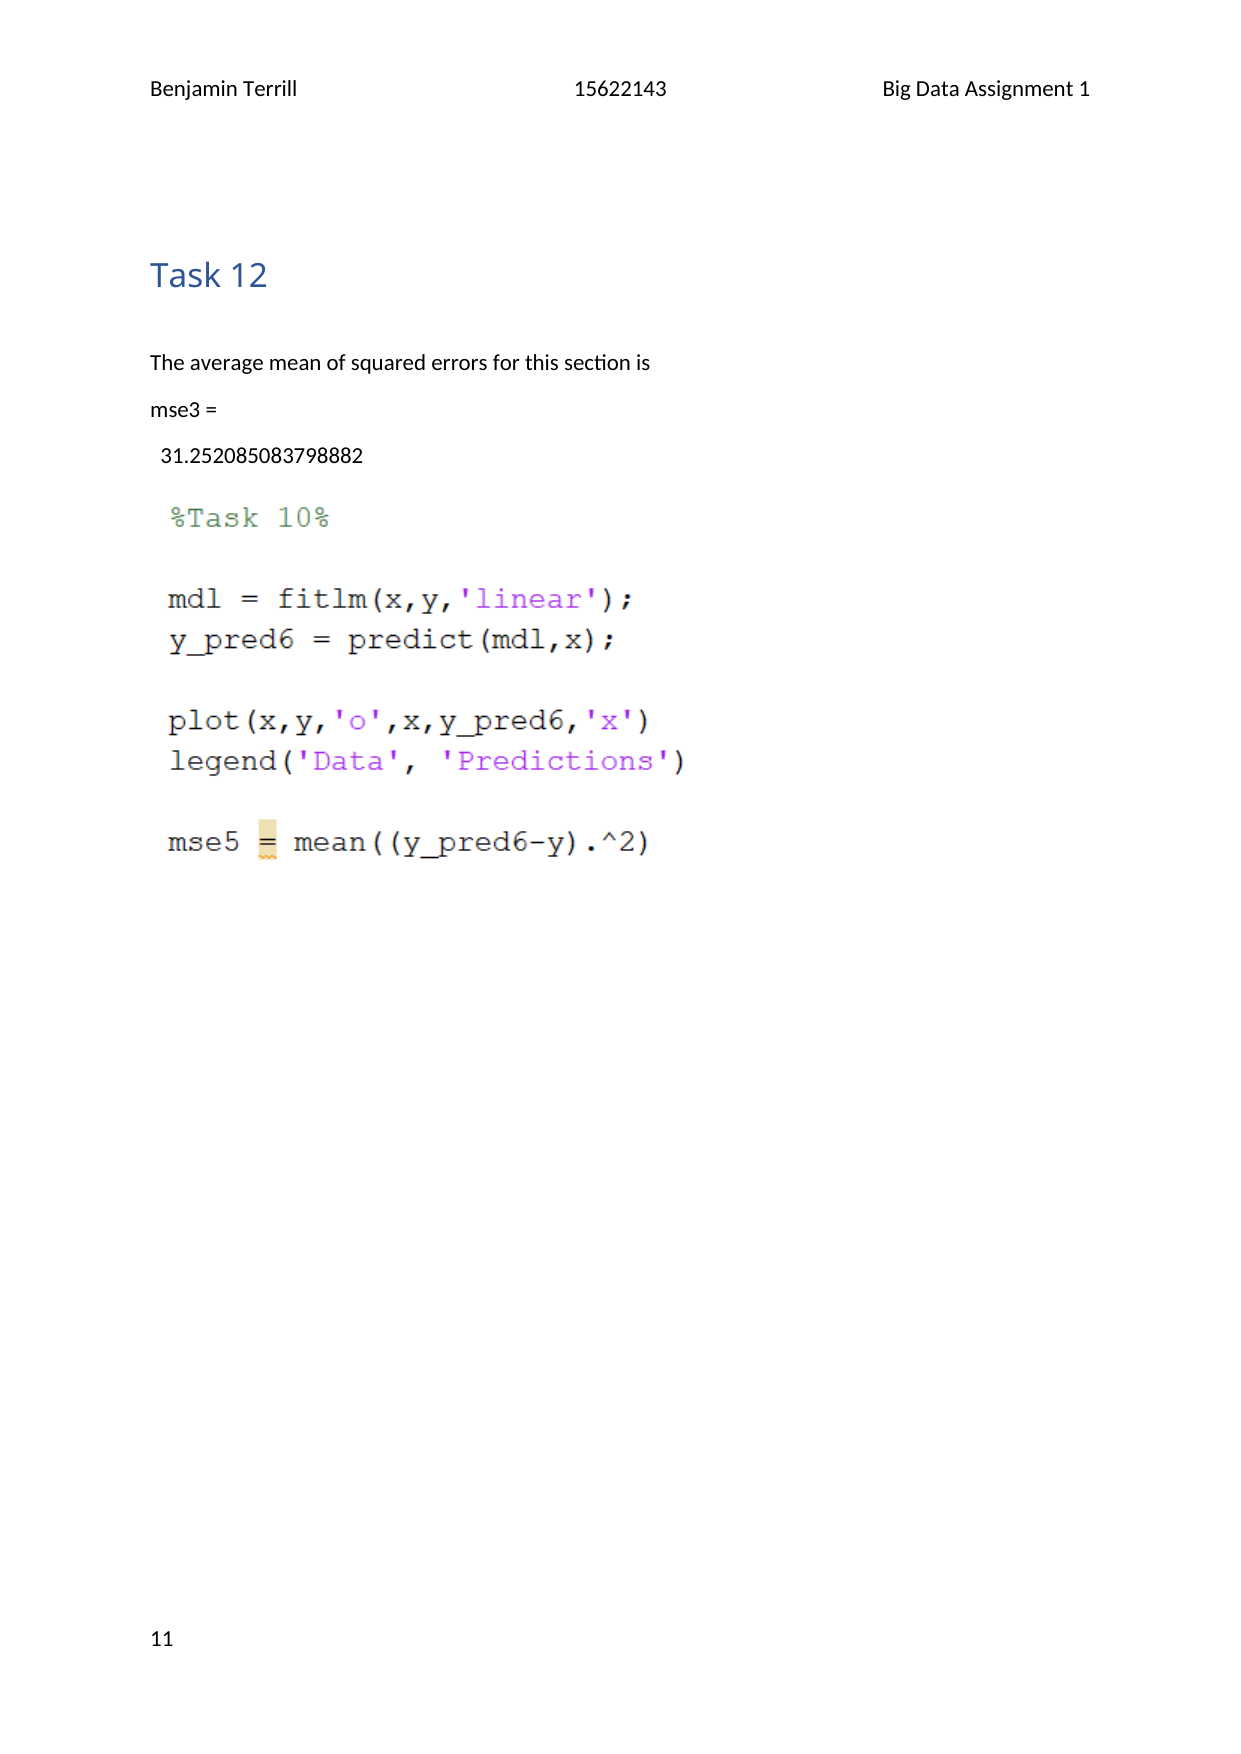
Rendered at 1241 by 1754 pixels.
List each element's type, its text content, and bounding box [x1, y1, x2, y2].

text mse3 = [150, 395, 1090, 423]
text The average mean of squared errors for this section is [150, 348, 1090, 376]
text 31.252085083798882 [150, 442, 1090, 470]
subtitle Task 12 [150, 252, 1090, 297]
picture [121, 503, 758, 911]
######
- _What is required_:
In the answer, please give only the lines from the line containing "List each element's" through the final line of the data, copied exactly.

- _Exercise output_:
List each element's type, its text content, and bounding box [x1, y1, x2, y2].

text mse3 = [150, 395, 1090, 423]
text The average mean of squared errors for this section is [150, 348, 1090, 376]
text 31.252085083798882 [150, 442, 1090, 470]
subtitle Task 12 [150, 252, 1090, 297]
picture [121, 503, 758, 911]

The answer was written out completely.